Publications

This report examines the localization of high frequency electromagnetic fields in general three-dimensional cavities along periodic paths between opposing sides of the cavity. The focus is on the case where the mirrors at the ends of the orbit are concave and have two different radii of curvature. The cases where these orbits lead to unstable localized modes are known as scars. The ellipsoidal coordinate system is utilized in the construction of the scarred modes. The field at the interior foci is examined as well as trigonometric projections along the periodic scarred ray path.

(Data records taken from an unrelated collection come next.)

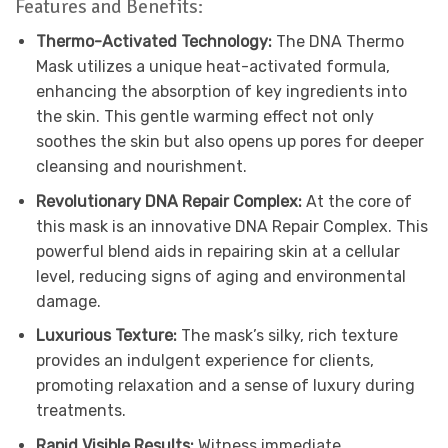
Features and Benefits:
Thermo-Activated Technology:
The DNA Thermo
Mask utilizes a unique heat-activated formula,
enhancing the absorption of key ingredients into
the skin. This gentle warming effect not only
soothes the skin but also opens up pores for deeper
cleansing and nourishment.
Revolutionary DNA Repair Complex:
At the core of
this mask is an innovative DNA Repair Complex. This
powerful blend aids in repairing skin at a cellular
level, reducing signs of aging and environmental
damage.
Luxurious Texture:
The mask’s silky, rich texture
provides an indulgent experience for clients,
promoting relaxation and a sense of luxury during
treatments.
Rapid Visible Results:
Witness immediate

Using the power balance method we estimate the maximum electric field on a conducting wall of a cavity containing an interior structure supporting eccentric coaxial modes in the frequency regime where the resonant modes are isolated from each other.

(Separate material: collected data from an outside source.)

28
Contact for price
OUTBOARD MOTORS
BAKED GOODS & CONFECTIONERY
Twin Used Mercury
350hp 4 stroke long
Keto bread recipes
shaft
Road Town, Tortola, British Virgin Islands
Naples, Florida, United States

We examine coupling into azimuthal slots on an infinite cylinder with a infinite length interior cavity operating both at the fundamental cavity modal frequencies, with small slots and a resonant slot, as well as higher frequencies. The coupling model considers both radiation on an infinite cylindrical exterior as well as a half space approximation. Bounding calculations based on maximum slot power reception and interior power balance are also discussed in detail and compared with the prior calculations. For higher frequencies limitations on matching are imposed by restricting the loads ability to shift the slot operation to the nearest slot resonance; this is done in combination with maximizing the power reception as a function of angle of incidence. Finally, slot power mismatch based on limited cavity load quality factor is considered below the first slot resonance.

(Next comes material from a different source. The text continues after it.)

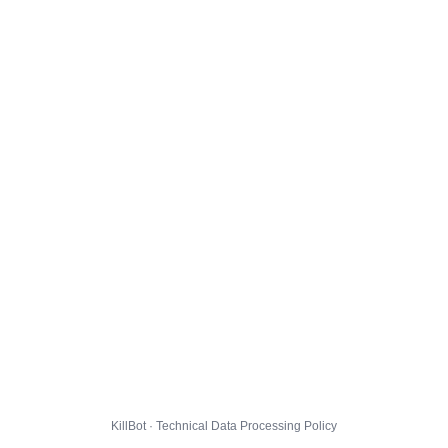
KillBot · Technical Data Processing Policy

Metallic enclosures are commonly used to protect electronic circuits against unwanted electromagnetic (EM) interactions. However, these enclosures may be sealed with imperfect mechanical seams or joints. These joints form narrow slots that allow external EM energy to couple into the cavity and then to the internal circuits. This coupled EM energy can severely affect circuit operations, particularly at the cavity resonance frequencies when the cavity has a high Q factor. To model these slots and the corresponding EM coupling, a thin-slot sub-cell model [1] , developed for slots in infinite ground plane and extended to numerical modeling of cavity-backed apertures, was successfully implemented in Sandia's electromagnetic code EIGER [2] and its next-generation counterpart Gemma [3]. However, this thin-slot model only considers resonances along the length of the slot. At sufficiently high frequencies, the resonances due to the slot depth must also be considered. Currently, slots must be explicitly meshed to capture these depth resonances, which can lead to low-frequency instability (due to electrically small mesh elements). Therefore, a slot sub-cell model that considers resonances in both length and depth is needed to efficiently and accurately capture the slot coupling.